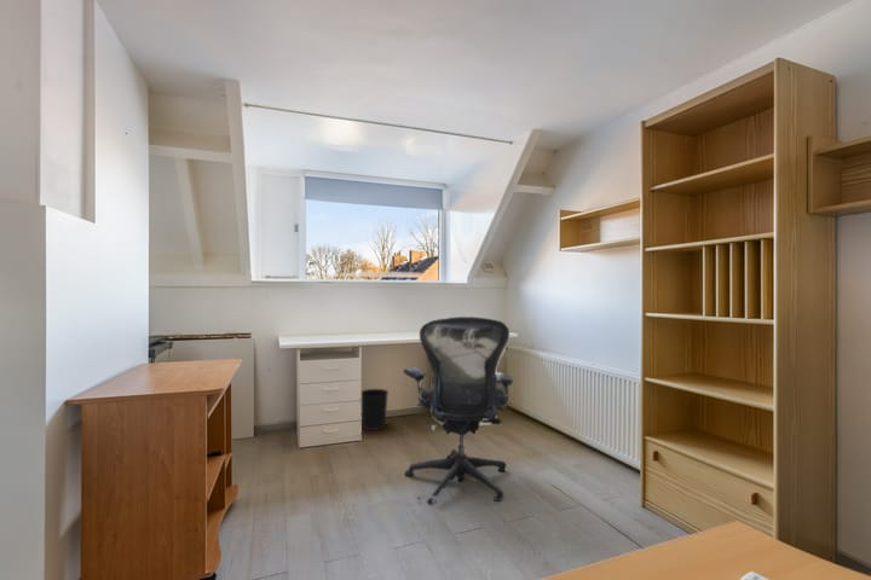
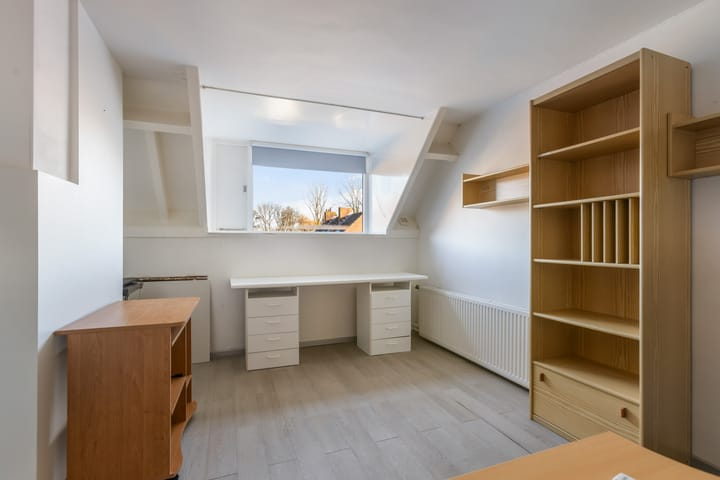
- office chair [403,315,514,504]
- wastebasket [360,388,390,431]
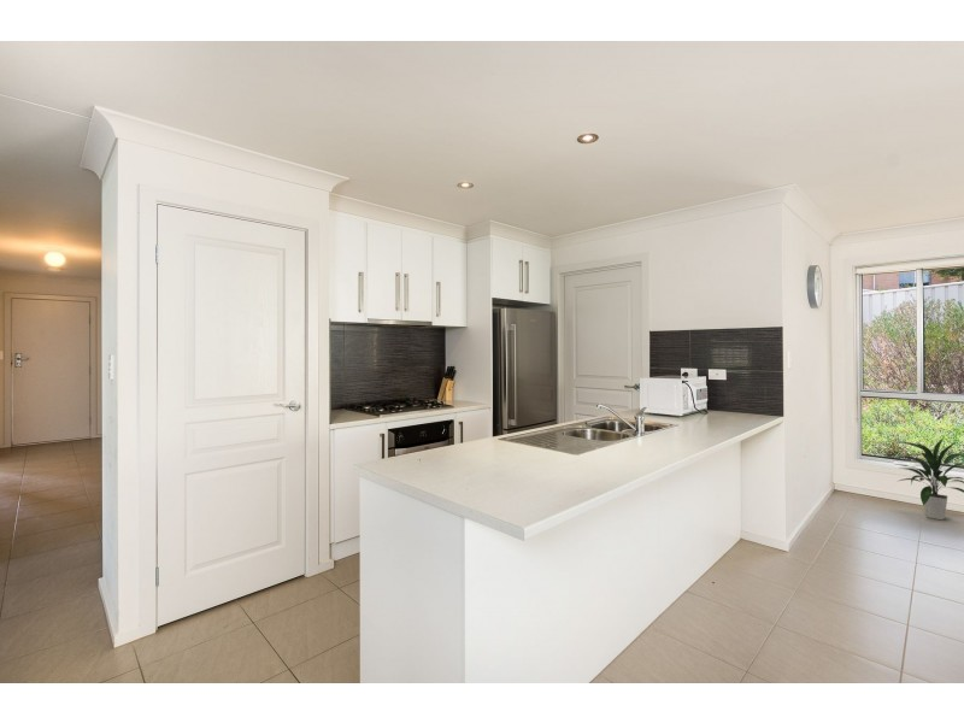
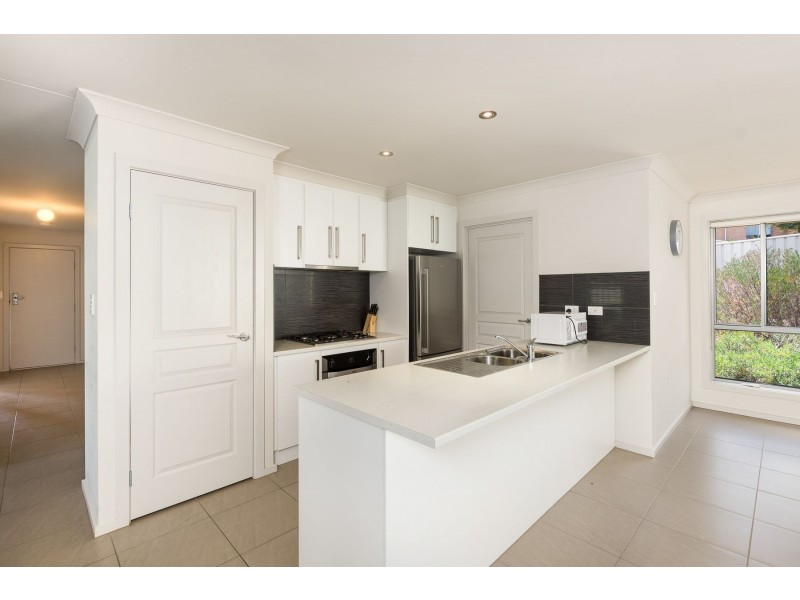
- indoor plant [895,435,964,521]
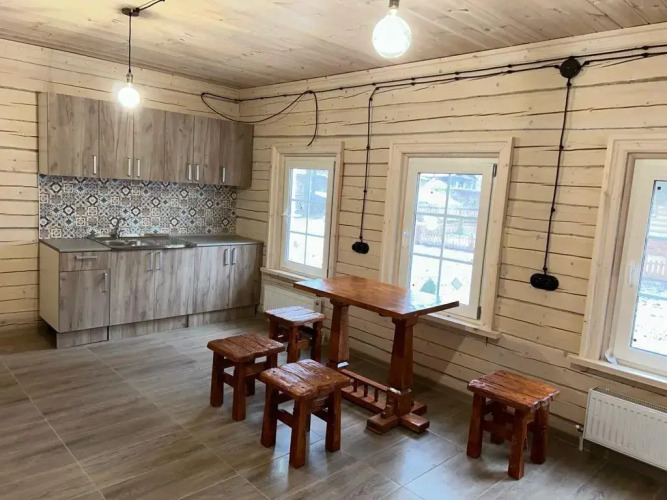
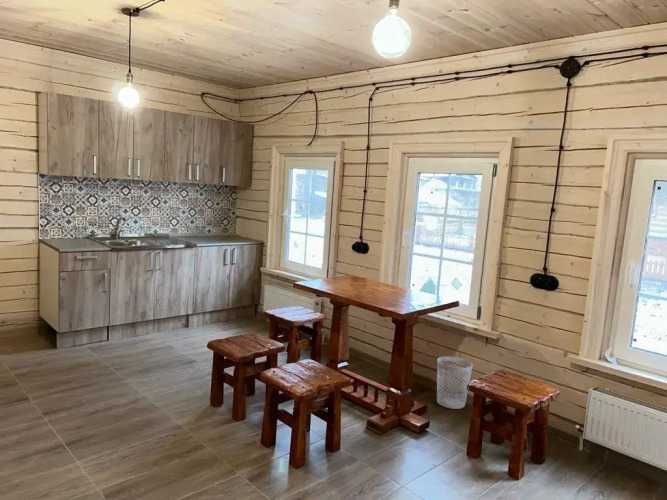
+ wastebasket [436,356,474,410]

» **EXERCISE OBJECTIVE**: Lines with the word "wastebasket" in them: report all of these from the listing above.

» **FINAL ANSWER**:
- wastebasket [360,388,390,431]
+ wastebasket [436,356,474,410]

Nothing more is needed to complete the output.